Plan to flush nuke plant’s water into sea
TOKYO — The operator of the wrecked Fukushima nuclear power plant said Wednesday that it plans to build an undersea tunnel so that large amounts of treated but still radioactive water can be released into the ocean about half a mile away from the plant to avoid interference with fishing.
The operator, Tokyo Electric Power Co. Holdings, said that it hopes to start releasing the water in spring 2023. The utility says hundreds of storage tanks at the plant need to be removed to make room for facilities necessary for the plant’s decommissioning.
An official in charge of the water discharge project, Junichi Matsumoto, said the company will construct the undersea tunnel by drilling through bedrock in the seabed near its No. 5 reactor, which survived the meltdowns at the plant, to minimize possible underground contamination or leakage of radioactive ground water into the tunnel.

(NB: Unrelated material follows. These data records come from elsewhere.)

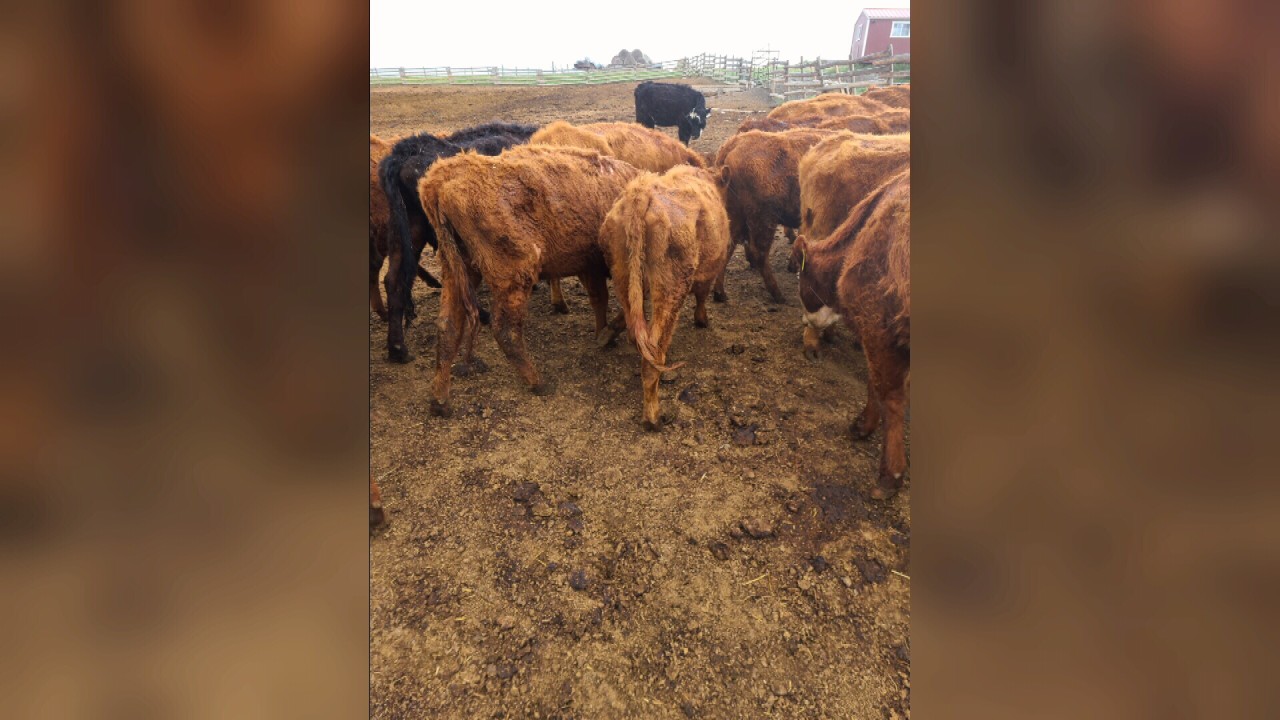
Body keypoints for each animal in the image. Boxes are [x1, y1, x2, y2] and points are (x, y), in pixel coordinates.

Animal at [419, 145, 644, 416]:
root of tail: (441, 181)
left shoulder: (590, 266)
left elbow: (599, 299)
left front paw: (603, 335)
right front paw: (608, 335)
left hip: (457, 272)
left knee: (448, 326)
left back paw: (440, 401)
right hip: (515, 276)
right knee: (505, 330)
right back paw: (538, 382)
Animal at [597, 166, 731, 430]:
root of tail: (641, 193)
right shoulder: (710, 269)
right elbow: (702, 295)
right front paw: (702, 320)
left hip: (622, 272)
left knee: (636, 329)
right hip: (671, 290)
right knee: (653, 356)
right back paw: (653, 418)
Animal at [711, 128, 839, 303]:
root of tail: (733, 144)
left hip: (736, 217)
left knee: (729, 247)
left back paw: (720, 294)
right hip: (764, 219)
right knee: (760, 254)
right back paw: (778, 294)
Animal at [793, 170, 911, 499]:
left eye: (800, 277)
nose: (806, 321)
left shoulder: (877, 328)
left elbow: (889, 394)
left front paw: (891, 474)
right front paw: (865, 424)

Increasing amounts of radioactive water have been stored in about 1,000 tanks at the Fukushima Daiichi plant since 2011, when a powerful earthquake and tsunami damaged three reactors and their cooling water became contaminated and began leaking. Plant officials said the tanks will reach their capacity late next year.
The government decided in April to start discharging the water, after further treatment and dilution, into the Pacific Ocean in spring 2023 under safety standards set by regulators. The idea has been fiercely opposed by fishermen, residents and neighboring countries including China and South Korea.
The offshore discharge using a pipeline enclosed inside a concrete tunnel is an attempt to minimize the “reputational damage” that would occur if the contaminated water is released close to marine life off the Fukushima coast.
Tokyo Electric Power plans to dilute the contaminated water with large amounts of seawater to reduce the concentration of radioactive materials below allowable limits. Japan has obtained the International Atomic Energy Agency’s agreement to cooperate in the water sampling and monitoring.